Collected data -
----------------

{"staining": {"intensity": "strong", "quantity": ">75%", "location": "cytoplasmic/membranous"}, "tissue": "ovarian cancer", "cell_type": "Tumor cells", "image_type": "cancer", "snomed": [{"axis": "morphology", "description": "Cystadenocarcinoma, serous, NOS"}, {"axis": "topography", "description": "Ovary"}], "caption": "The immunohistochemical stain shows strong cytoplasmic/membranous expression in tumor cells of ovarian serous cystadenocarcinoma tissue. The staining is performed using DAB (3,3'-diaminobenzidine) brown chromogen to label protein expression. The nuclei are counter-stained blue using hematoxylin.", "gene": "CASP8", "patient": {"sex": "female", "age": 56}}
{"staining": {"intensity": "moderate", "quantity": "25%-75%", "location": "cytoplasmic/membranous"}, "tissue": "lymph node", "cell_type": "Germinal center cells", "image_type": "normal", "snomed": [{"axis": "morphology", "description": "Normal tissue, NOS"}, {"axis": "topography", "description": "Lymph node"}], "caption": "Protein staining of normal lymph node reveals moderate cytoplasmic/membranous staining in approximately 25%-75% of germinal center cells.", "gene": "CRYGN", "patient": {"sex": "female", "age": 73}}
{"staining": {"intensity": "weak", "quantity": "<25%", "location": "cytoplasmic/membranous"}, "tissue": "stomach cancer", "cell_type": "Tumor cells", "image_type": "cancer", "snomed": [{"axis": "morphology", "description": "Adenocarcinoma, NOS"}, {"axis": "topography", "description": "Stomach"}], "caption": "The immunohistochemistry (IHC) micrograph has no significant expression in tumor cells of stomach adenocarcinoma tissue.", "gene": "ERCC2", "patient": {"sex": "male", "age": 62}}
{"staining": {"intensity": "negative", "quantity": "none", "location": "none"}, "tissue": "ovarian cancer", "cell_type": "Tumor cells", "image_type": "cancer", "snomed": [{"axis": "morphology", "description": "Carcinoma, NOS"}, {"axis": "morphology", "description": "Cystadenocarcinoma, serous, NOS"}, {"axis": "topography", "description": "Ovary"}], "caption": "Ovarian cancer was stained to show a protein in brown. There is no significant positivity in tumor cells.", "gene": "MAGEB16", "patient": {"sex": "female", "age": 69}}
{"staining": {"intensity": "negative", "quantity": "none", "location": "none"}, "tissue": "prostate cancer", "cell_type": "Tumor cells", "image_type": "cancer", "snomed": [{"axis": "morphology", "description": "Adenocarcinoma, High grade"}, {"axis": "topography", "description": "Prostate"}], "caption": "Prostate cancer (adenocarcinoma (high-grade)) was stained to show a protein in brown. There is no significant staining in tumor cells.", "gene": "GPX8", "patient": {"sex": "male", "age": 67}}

----------------

Exercise goal - State the number of lines in these entries that include the string "negative". Provide nothing beyond that number.

Answer - 2